11 de junho de 2015 | N° 18190
LUCIANO ALABARSE
SER E ESTAR
Zélia Duncan e Martinho da Vila
cantam, juntos, É de Estarrecer, cáustica canção de Itamar Assumpção. Certeiro,
Itamar põe o dedo na ferida: ser e estar, o verbo to be em inglês, “parece a
mesma coisa, mas não é”. Essa indistinção aglutinadora explica muitas das
tergiversas ações americanas ao longo da História. Americanos agem como se
fossem a polícia do mundo e correm atrás de quem não lhes legitima o posto,
tanto faz se terroristas do Estado Islâmico ou mafiosos da Fifa. To be. Uma
palavrinha tão pequena, uma confusão semântica dos diabos. Ser e estar, a mesma
coisa? É de estarrecer.
Tergiversar, em sua sequência de
consoantes duras, é uma das minhas palavras preferidas. Desassossego é outra.
Linda no significado e na sonoridade, obsessiva, excessiva pela repetição da
mesma letra sibilante, poética, perfeita.
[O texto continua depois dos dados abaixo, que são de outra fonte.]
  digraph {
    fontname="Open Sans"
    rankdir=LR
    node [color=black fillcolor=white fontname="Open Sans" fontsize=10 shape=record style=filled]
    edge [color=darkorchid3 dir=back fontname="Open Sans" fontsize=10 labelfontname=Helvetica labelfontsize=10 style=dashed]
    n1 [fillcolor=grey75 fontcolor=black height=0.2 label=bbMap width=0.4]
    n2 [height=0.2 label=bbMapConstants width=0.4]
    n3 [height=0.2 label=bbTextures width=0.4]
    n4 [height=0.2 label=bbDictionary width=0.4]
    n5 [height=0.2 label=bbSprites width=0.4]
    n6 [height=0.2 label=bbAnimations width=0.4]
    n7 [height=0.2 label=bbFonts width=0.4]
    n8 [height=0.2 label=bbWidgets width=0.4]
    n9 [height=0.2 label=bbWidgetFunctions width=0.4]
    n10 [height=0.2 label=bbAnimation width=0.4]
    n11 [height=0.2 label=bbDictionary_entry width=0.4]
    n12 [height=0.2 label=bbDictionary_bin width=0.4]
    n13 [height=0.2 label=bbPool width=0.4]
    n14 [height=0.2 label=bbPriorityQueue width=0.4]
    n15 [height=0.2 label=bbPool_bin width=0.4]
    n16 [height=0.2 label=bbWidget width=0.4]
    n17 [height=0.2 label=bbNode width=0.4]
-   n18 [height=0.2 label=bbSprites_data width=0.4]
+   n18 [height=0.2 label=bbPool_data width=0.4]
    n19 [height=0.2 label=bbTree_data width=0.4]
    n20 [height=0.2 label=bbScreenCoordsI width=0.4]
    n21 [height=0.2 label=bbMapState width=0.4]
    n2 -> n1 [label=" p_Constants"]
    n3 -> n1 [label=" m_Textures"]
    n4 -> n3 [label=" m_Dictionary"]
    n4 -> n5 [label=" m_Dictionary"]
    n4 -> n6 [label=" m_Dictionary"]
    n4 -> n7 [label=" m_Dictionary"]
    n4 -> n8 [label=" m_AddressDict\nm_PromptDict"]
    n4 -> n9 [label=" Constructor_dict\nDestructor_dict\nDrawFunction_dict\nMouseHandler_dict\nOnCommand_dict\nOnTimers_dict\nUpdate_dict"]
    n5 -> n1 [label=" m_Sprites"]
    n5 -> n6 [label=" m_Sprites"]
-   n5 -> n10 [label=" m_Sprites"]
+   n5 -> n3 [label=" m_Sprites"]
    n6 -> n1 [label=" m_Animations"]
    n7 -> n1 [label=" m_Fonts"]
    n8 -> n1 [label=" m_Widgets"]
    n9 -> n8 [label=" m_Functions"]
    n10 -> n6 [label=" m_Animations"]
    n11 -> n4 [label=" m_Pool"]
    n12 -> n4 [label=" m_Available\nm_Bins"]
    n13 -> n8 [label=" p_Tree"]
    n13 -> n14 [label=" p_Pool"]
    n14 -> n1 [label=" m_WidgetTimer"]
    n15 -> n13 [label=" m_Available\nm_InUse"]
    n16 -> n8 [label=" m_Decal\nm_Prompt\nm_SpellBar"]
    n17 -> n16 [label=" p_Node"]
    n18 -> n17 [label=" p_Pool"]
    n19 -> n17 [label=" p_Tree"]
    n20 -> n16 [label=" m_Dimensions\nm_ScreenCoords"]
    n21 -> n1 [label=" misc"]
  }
Desde que comecei a ler A Ilha da
Infância, terceira parte de Minha Luta, as memórias de Karl Ove Knausgard, ando
assim: desassossegado, com todos os “esses” a que tenho direito.
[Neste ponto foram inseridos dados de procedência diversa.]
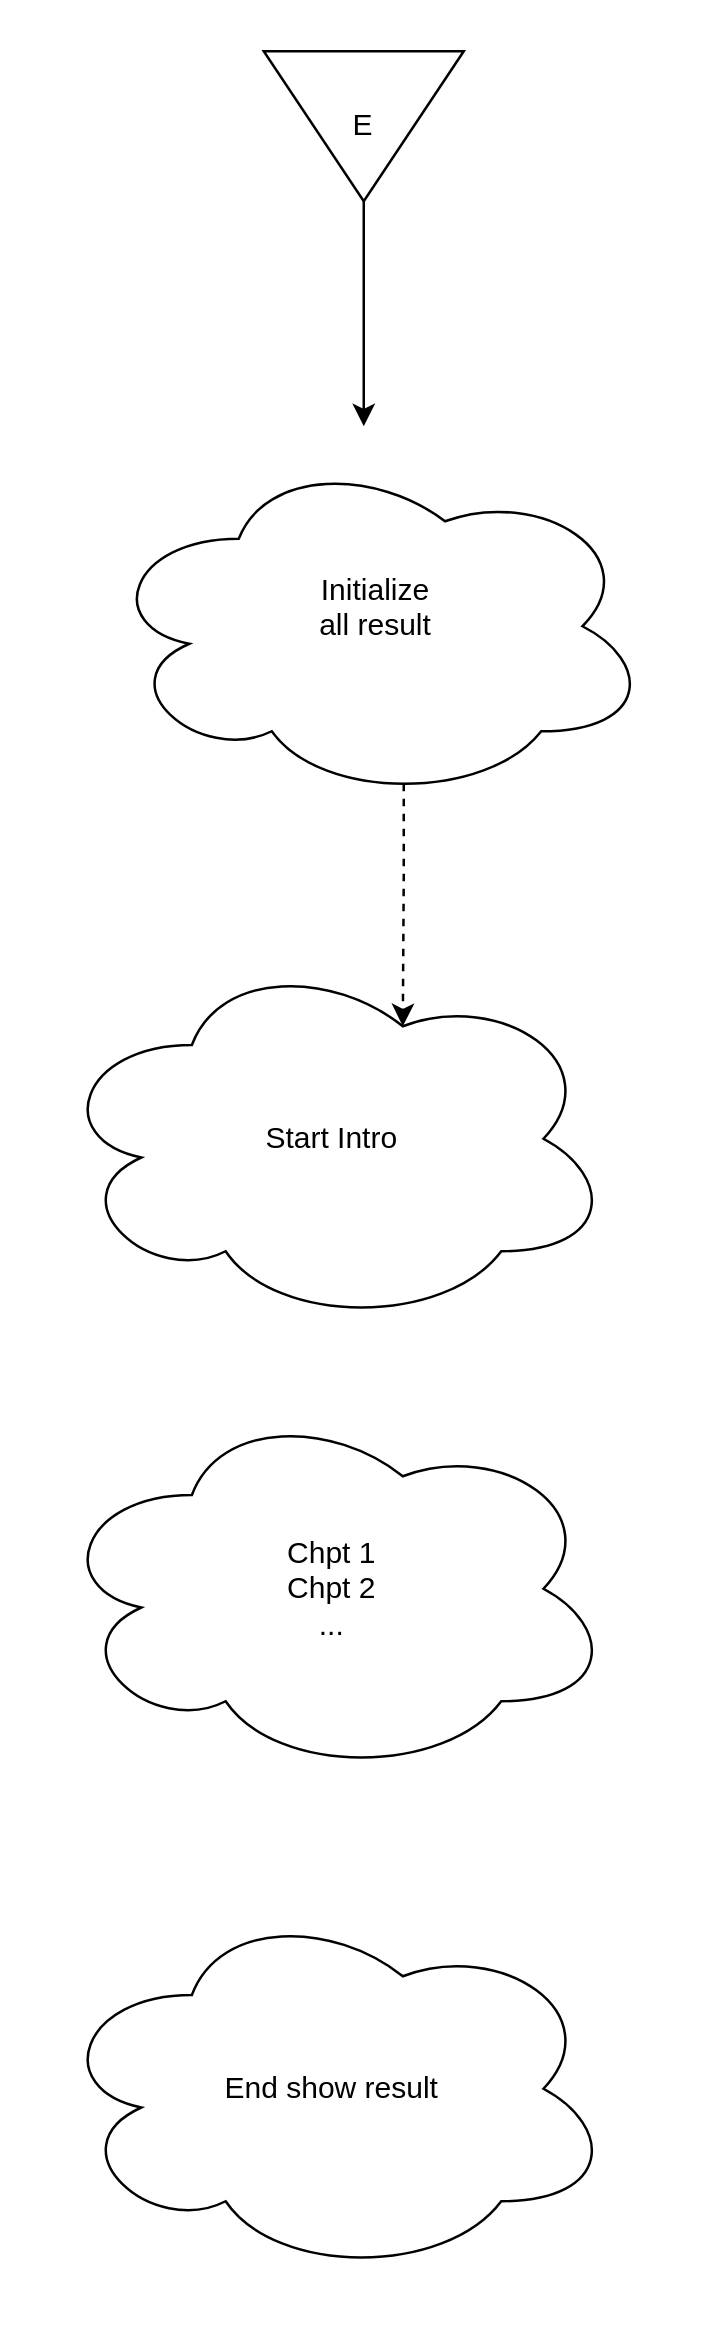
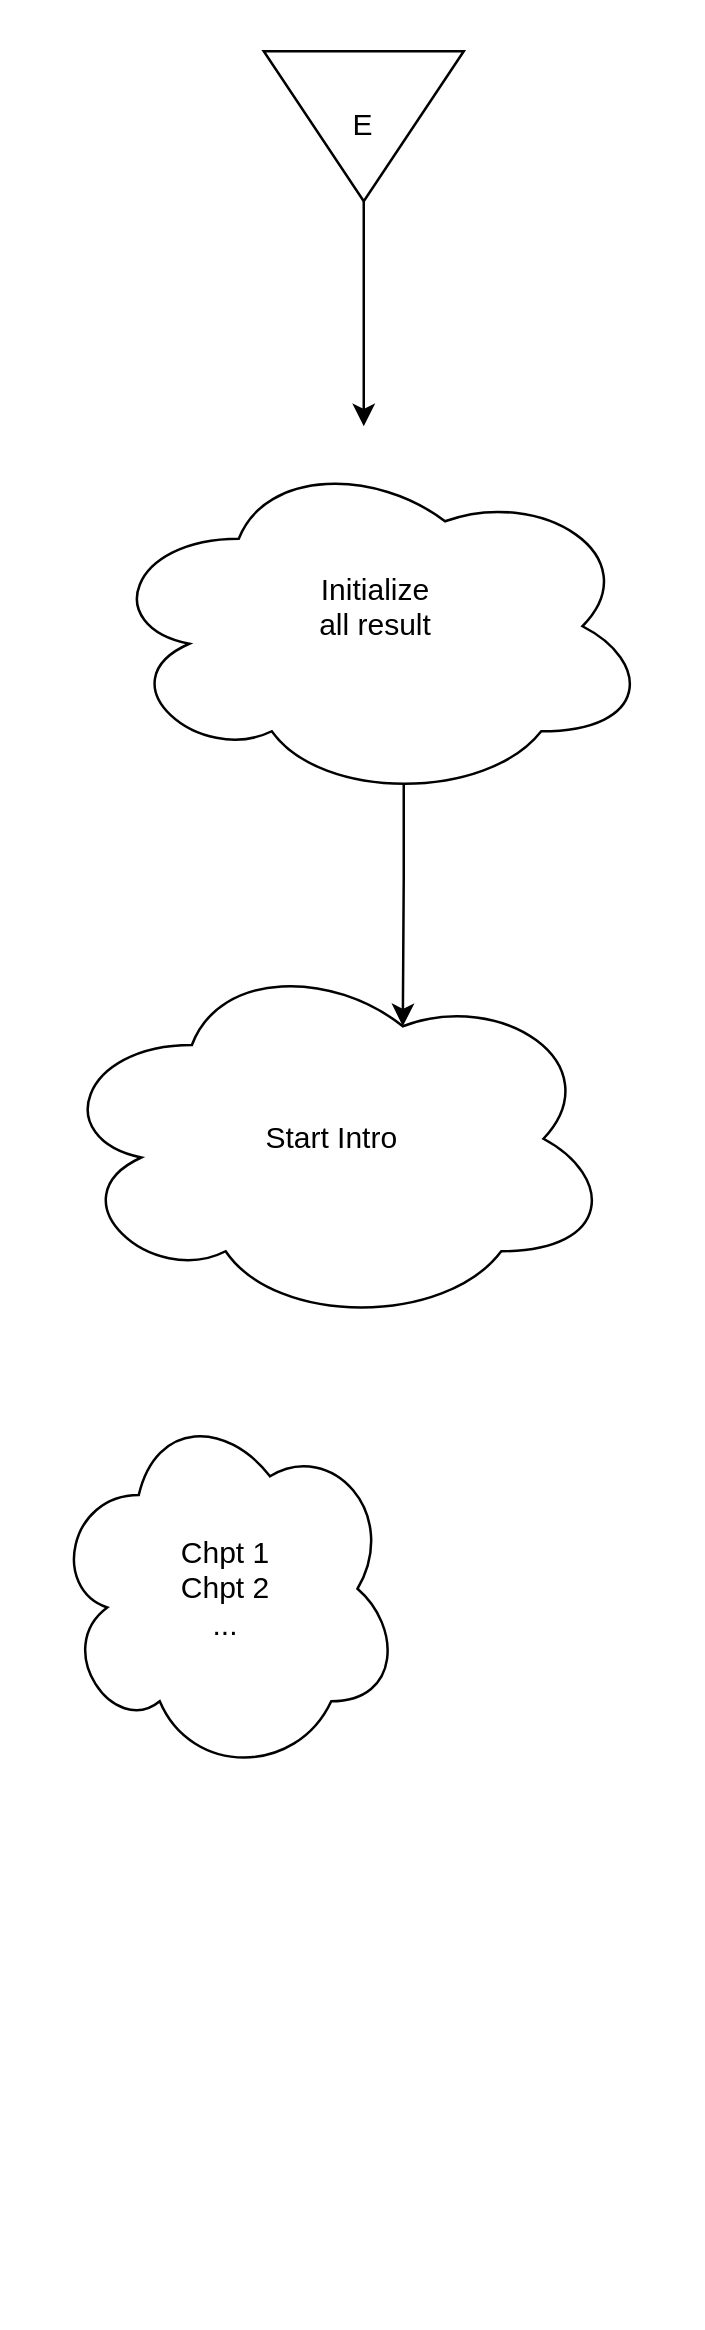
  <mxCell id="0" />
  <mxCell id="1" parent="0" />
  <mxCell id="2" style="edgeStyle=orthogonalEdgeStyle;rounded=0;orthogonalLoop=1;jettySize=auto;html=1;exitX=1;exitY=0.5;exitDx=0;exitDy=0;entryX=0.5;entryY=0;entryDx=0;entryDy=0;" parent="1" source="3" edge="1"><mxGeometry relative="1" as="geometry"><mxPoint x="145" y="170" as="targetPoint" /></mxGeometry></mxCell>
  <mxCell id="3" value="E" style="triangle;whiteSpace=wrap;html=1;direction=south;" parent="1" vertex="1"><mxGeometry x="105" y="20" width="80" height="60" as="geometry" /></mxCell>
  <mxCell id="4" value="Initialize&lt;br&gt;all result&lt;div&gt;&lt;br&gt;&lt;/div&gt;" style="ellipse;shape=cloud;whiteSpace=wrap;html=1;" parent="1" vertex="1"><mxGeometry x="40" y="180" width="220" height="140" as="geometry" /></mxCell>
  <mxCell id="5" value="Start Intro" style="ellipse;shape=cloud;whiteSpace=wrap;html=1;" vertex="1" parent="1"><mxGeometry x="20" y="380" width="225" height="150" as="geometry" /></mxCell>
- <mxCell id="6" style="edgeStyle=orthogonalEdgeStyle;rounded=0;orthogonalLoop=1;jettySize=auto;html=1;exitX=0.55;exitY=0.95;exitDx=0;exitDy=0;exitPerimeter=0;entryX=0.625;entryY=0.2;entryDx=0;entryDy=0;entryPerimeter=0;dashed=1;" edge="1" parent="1" source="4" target="5"><mxGeometry relative="1" as="geometry" /></mxCell>
- <mxCell id="7" value="Chpt 1&lt;div&gt;Chpt 2&lt;/div&gt;&lt;div&gt;...&lt;/div&gt;" style="ellipse;shape=cloud;whiteSpace=wrap;html=1;" vertex="1" parent="1"><mxGeometry x="20" y="560" width="225" height="150" as="geometry" /></mxCell>
- <mxCell id="8" value="End show result" style="ellipse;shape=cloud;whiteSpace=wrap;html=1;" vertex="1" parent="1"><mxGeometry x="20" y="760" width="225" height="150" as="geometry" /></mxCell>
+ <mxCell id="6" style="edgeStyle=orthogonalEdgeStyle;rounded=0;orthogonalLoop=1;jettySize=auto;html=1;exitX=0.55;exitY=0.95;exitDx=0;exitDy=0;exitPerimeter=0;entryX=0.625;entryY=0.2;entryDx=0;entryDy=0;entryPerimeter=0;" edge="1" parent="1" source="4" target="5"><mxGeometry relative="1" as="geometry" /></mxCell>
+ <mxCell id="7" value="Chpt 1&lt;div&gt;Chpt 2&lt;/div&gt;&lt;div&gt;...&lt;/div&gt;" style="ellipse;shape=cloud;whiteSpace=wrap;html=1;" vertex="1" parent="1"><mxGeometry x="20" y="560" width="140" height="150" as="geometry" /></mxCell>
Hoje uma das mais potentes vozes
da literatura mundial, o norueguês faz parecer fácil o que é extremamente
difícil: imantar o leitor à leitura do início ao fim. Knausgard me devolveu a
sensação de querer devorar vorazmente as páginas de um livro. Editados pela
Companhia das Letras, temos já os três primeiros volumes da série. São seis.
Outro escritor que tem minha total atenção é Gonçalo M. Tavares. Narrativas
curtas, influências kafkianas, fluência absoluta, humor e dor na medida.
Segundo nos afirmou Saramago, será o próximo ganhador do Nobel em língua
portuguesa.
Na semana em que estreio Crime
Woyzeck, no Theatro São Pedro, registro outra peça local, maravilhosa,
conectada à dramaturgia alemã: As Quatro Direções do Céu, inspirada direção de
Camilo de Lélis. No auge de sua maturidade, Camilo contribui decisivamente para
fortalecer nossa qualidade cênica. 2015 marca uma temporada teatral que tem
oferecido à cidade diversão e arte em altíssimo nível. Não dá pra ignorar.